What are the most common mistakes that candidates make in job interviews that cost them offers? How can these be avoided?
Answer by Yishan Wong:
I’ve interviewed literally hundreds of people, mostly for engineering positions and some in management.
Short of displaying outright incompetence (i.e. just clearly being unqualified for the job), here are some “silly” mistakes I’ve seen people make:
- being totally uninformed about the company they’re interviewing at.
- for popular consumer internet companies, not having created an account or tried out the product even minimally before coming to interview – shows you don’t do your homework.
- trying to show off and failing. Showing off is a gamble: if you pull it off, good for you. If not, expect no sympathy.
- lying about having been given a question before (by another interviewer) when the interviewer asks if you’ve gotten it before.

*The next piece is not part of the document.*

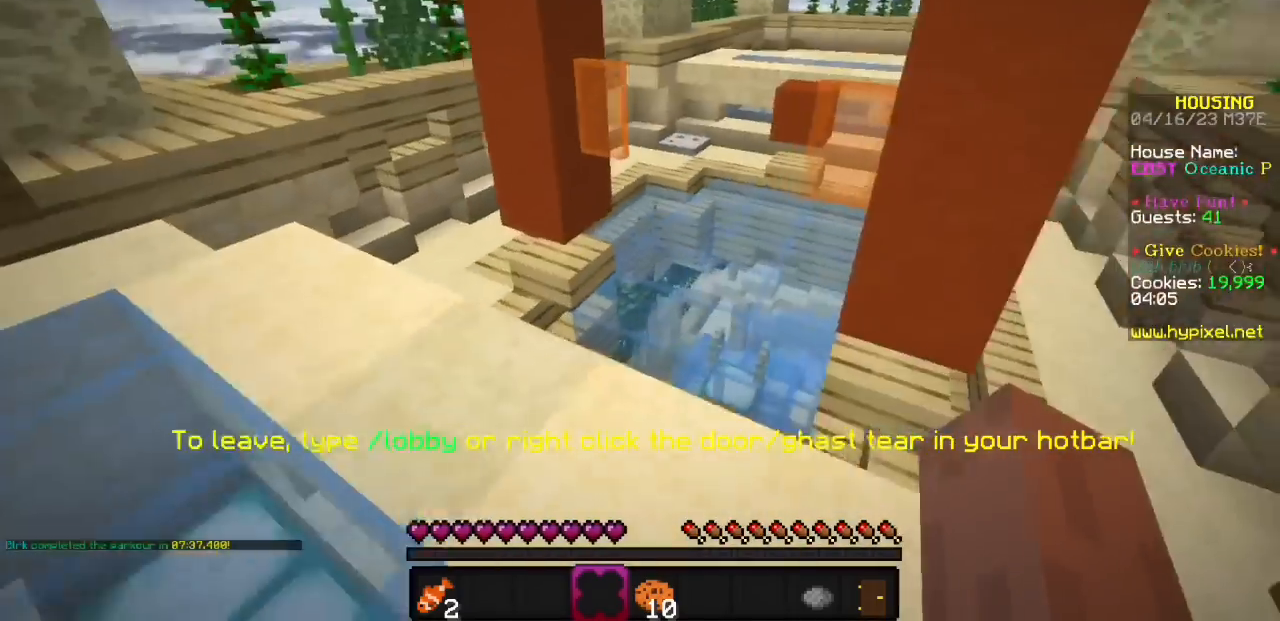
Gameplay with keyboard and mouse; each line is a JSON object with the keys and mouse buttons held at the frame after it. "events" lists presses ("down") and releases ("up") of "mouse_left" and "mouse_right" between this image and that frame as [ms after this image, input, new state], when the widget could be followed in between. "mouse_left", "mouse_right" = the "left", "right" buttons of the "mouse" list. No other keys are recorded. Fast repeated clicks can show as one long hold. Mouse movement is not recorded.
{"keys": [], "mouse": [], "events": [[100, "mouse_left", "down"], [200, "mouse_left", "up"]]}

- lying in general, and then getting caught.
- claiming expertise on things in their resume they don’t know anything about and expecting not to get asked about them, and then failing miserably.

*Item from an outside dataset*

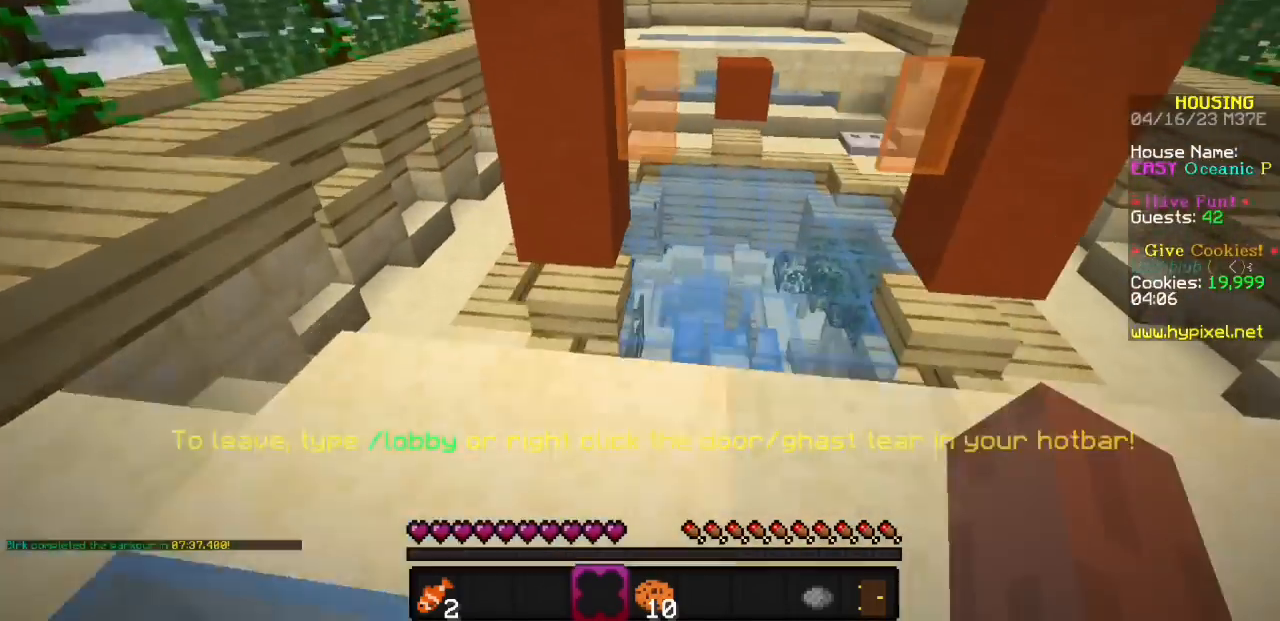
{"keys": [], "mouse": [], "events": []}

- swearing, or being excessively inappropriate in other ways.
- being disrespectful to some of your interviewers (I once had a candidate who was respectful to all his male interviewers and totally rude to all his female interviewers).
- outright insulting your interviewers, or really any group of people in general.
There are some straightforward ways to avoid these errors:
- do your homework about the company.
- know what you know, and know how to demonstrate it. This will make you both confident in yourself yet humble about what you don’t know.
- don’t lie, of course.
- be respectful in your thoughts, and it will show in your words.
- go along with them. They might ask you to jump through a few hoops – that’s fine, this is an interview and they probably have a routine. No one ever lost a job because the interviewer said, “Man, that guy was just way too willing to jump through all my hoops!” If it’s too excessive, you can easily decline the offer later, but it’s not worth it to prove how cool a rebel you are in the interview.